## [RECORDS TO PROCESS]
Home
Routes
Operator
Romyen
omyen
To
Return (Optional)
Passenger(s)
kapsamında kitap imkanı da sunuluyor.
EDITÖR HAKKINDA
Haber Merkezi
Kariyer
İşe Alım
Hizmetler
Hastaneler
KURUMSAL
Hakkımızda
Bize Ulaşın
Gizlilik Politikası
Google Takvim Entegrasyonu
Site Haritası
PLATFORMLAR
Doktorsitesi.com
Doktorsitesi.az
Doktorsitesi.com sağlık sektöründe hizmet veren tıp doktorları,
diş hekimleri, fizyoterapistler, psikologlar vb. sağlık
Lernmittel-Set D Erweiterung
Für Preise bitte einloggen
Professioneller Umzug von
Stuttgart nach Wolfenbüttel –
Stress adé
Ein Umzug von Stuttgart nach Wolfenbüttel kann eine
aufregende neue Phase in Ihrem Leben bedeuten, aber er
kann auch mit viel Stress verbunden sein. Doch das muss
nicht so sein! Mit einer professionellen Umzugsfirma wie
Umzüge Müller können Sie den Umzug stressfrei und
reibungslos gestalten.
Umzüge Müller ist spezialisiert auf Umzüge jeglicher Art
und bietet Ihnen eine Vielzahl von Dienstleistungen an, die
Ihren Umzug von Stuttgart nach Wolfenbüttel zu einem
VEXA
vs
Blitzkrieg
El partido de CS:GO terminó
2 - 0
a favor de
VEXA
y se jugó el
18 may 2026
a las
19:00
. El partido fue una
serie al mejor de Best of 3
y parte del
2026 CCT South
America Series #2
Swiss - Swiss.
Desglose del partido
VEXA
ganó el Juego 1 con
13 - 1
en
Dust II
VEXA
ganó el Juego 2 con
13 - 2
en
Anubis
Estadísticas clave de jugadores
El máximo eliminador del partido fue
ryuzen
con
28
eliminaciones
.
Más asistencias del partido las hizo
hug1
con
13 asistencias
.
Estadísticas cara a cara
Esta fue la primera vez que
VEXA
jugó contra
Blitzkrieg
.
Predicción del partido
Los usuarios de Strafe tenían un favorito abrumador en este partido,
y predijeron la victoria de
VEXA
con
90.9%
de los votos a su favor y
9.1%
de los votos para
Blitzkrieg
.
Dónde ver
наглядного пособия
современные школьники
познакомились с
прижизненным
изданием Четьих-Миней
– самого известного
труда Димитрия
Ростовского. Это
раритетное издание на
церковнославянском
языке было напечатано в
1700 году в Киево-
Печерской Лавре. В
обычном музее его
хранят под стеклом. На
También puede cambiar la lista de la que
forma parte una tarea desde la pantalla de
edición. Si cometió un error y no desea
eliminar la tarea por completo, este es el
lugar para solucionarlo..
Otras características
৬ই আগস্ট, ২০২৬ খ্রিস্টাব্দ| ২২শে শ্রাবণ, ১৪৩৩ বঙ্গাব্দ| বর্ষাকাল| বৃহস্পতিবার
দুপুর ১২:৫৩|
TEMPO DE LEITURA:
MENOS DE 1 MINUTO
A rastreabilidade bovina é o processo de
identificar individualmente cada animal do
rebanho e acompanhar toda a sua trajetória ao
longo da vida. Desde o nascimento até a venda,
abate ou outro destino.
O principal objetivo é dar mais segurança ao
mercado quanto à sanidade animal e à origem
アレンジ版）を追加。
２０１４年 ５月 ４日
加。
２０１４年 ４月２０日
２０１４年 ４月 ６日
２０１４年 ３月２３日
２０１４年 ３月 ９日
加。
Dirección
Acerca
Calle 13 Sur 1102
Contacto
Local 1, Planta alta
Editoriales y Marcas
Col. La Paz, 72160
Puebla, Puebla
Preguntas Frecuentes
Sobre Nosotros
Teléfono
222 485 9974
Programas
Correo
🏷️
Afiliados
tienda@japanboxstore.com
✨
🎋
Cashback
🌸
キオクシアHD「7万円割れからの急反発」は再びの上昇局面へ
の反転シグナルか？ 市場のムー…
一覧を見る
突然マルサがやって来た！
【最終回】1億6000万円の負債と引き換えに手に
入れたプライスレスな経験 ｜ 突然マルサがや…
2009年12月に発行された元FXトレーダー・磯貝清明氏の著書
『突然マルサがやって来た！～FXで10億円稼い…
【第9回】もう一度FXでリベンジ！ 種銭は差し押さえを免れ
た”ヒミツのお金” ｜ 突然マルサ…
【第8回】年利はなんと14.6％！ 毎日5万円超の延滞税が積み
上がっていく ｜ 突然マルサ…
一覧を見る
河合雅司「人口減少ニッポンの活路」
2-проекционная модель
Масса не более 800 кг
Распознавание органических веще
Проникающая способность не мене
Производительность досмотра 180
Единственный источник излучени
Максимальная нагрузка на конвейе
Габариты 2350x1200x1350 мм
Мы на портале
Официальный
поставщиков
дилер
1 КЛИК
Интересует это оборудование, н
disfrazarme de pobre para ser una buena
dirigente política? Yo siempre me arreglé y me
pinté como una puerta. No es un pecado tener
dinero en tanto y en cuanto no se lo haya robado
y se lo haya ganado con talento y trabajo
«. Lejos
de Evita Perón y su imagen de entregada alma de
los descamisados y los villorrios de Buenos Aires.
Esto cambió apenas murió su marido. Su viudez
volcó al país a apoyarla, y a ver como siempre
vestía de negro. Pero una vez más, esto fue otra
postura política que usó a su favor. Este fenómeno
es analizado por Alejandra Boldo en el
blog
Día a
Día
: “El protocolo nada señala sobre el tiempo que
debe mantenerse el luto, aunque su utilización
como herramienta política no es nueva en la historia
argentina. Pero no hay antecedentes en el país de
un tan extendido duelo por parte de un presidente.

## [EXERCISE DIRECTIONS]
Please give back the records exactly as written, beginning at the first line and including the line that holds "und bietet Ihnen" as the last.

## [ANSWER SECTION]
Home
Routes
Operator
Romyen
omyen
To
Return (Optional)
Passenger(s)
kapsamında kitap imkanı da sunuluyor.
EDITÖR HAKKINDA
Haber Merkezi
Kariyer
İşe Alım
Hizmetler
Hastaneler
KURUMSAL
Hakkımızda
Bize Ulaşın
Gizlilik Politikası
Google Takvim Entegrasyonu
Site Haritası
PLATFORMLAR
Doktorsitesi.com
Doktorsitesi.az
Doktorsitesi.com sağlık sektöründe hizmet veren tıp doktorları,
diş hekimleri, fizyoterapistler, psikologlar vb. sağlık
Lernmittel-Set D Erweiterung
Für Preise bitte einloggen
Professioneller Umzug von
Stuttgart nach Wolfenbüttel –
Stress adé
Ein Umzug von Stuttgart nach Wolfenbüttel kann eine
aufregende neue Phase in Ihrem Leben bedeuten, aber er
kann auch mit viel Stress verbunden sein. Doch das muss
nicht so sein! Mit einer professionellen Umzugsfirma wie
Umzüge Müller können Sie den Umzug stressfrei und
reibungslos gestalten.
Umzüge Müller ist spezialisiert auf Umzüge jeglicher Art
und bietet Ihnen eine Vielzahl von Dienstleistungen an, die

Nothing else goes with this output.